Bouw en verbouw, omgevingsvergunning

Wanneer u wilt gaan (ver)bouwen heeft u in veel gevallen een omgevingsvergunning nodig. Op het Omgevingsloket kunt u kijken of uw (ver)bouwplannen vergunningsplichtig zijn. Wanneer dit het geval is heeft u een omgevingsvergunning nodig. Dit kan de volgende activiteiten bevatten:

  • Bouwen en verbouwen;
  • Grond afgraven en verplaatsen;
  • Afwijken van het bestemmingsplan;
  • Bomen kappen;
  • Reclame plaatsen;
  • Monument verstoren (bouwen, slopen, veranderen e.d.).

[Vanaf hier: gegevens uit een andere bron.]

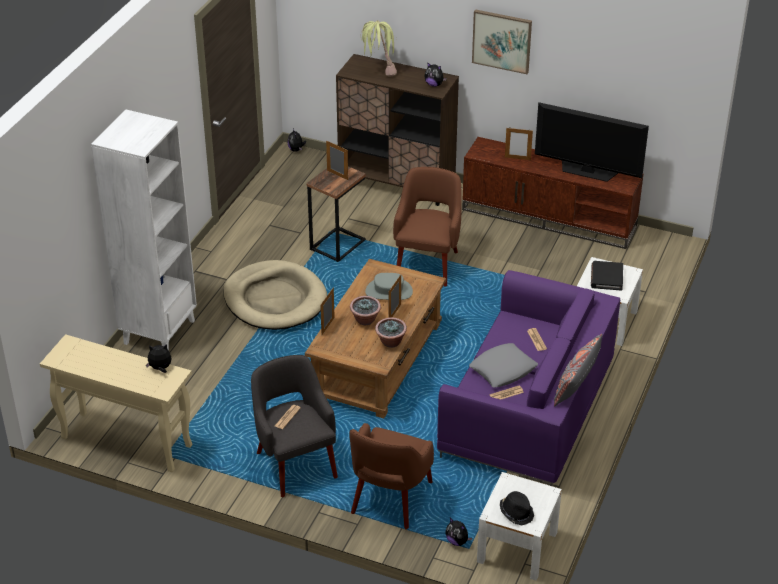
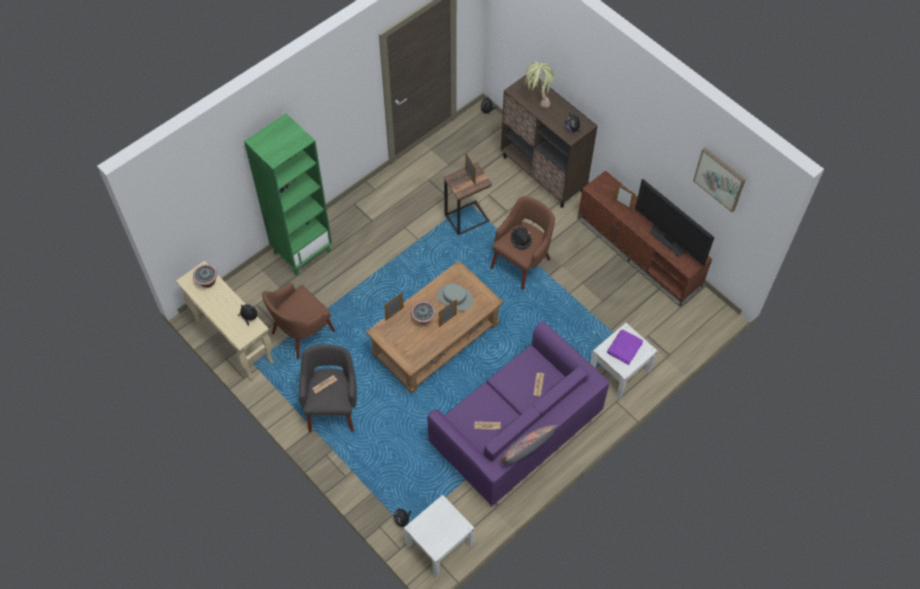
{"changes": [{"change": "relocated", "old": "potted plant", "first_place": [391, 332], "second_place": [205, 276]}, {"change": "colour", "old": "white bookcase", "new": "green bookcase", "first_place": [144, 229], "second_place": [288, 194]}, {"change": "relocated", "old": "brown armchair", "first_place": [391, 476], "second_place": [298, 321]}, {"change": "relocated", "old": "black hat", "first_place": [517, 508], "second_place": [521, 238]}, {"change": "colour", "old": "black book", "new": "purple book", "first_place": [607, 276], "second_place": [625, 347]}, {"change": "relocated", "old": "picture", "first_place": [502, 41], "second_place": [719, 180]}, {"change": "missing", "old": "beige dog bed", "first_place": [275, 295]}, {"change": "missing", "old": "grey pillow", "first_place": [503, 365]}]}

In 2010 is de Wabo (Wet algemene bepalingen omgevingsrecht) ingevoerd. In deze wet worden 2 soorten bouwwerken onderscheiden:

  1. Bouwwerken waar geen omgevingsvergunning voor nodig is;
  2. Bouwwerken waarvoor u een omgevingsvergunning moet hebben.

Wat is er met de Wabo anders dan vroeger?

Vóór 1 oktober 2010 waren er allemaal losse vergunningen. Met de komst van de Wabo zijn de volgende vergunningen vervallen:

  • Milieuvergunning;
  • Bouwvergunning;
  • Sloopvergunning;
  • Monumentenvergunning;
  • Gebruiksvergunning.

Al deze bovenstaande vergunningen kunt u nu tegelijk aanvragen in één omgevingsvergunning. U kunt dus een omgevingsvergunning aanvragen voor milieu en tegelijkertijd ook voor bouwen.

Hoe bepaalt de gemeente of ik een omgevingsvergunning nodig heb?

De gemeente toetst uw (ver)bouwplannen aan de volgende criteria:

  • Het bestemmingsplan;
  • De welstandseisen;
  • Is het pand een monument?;
  • De technische toets vindt plaats aan de hand van de voorschriften uit het Bouwbesluit.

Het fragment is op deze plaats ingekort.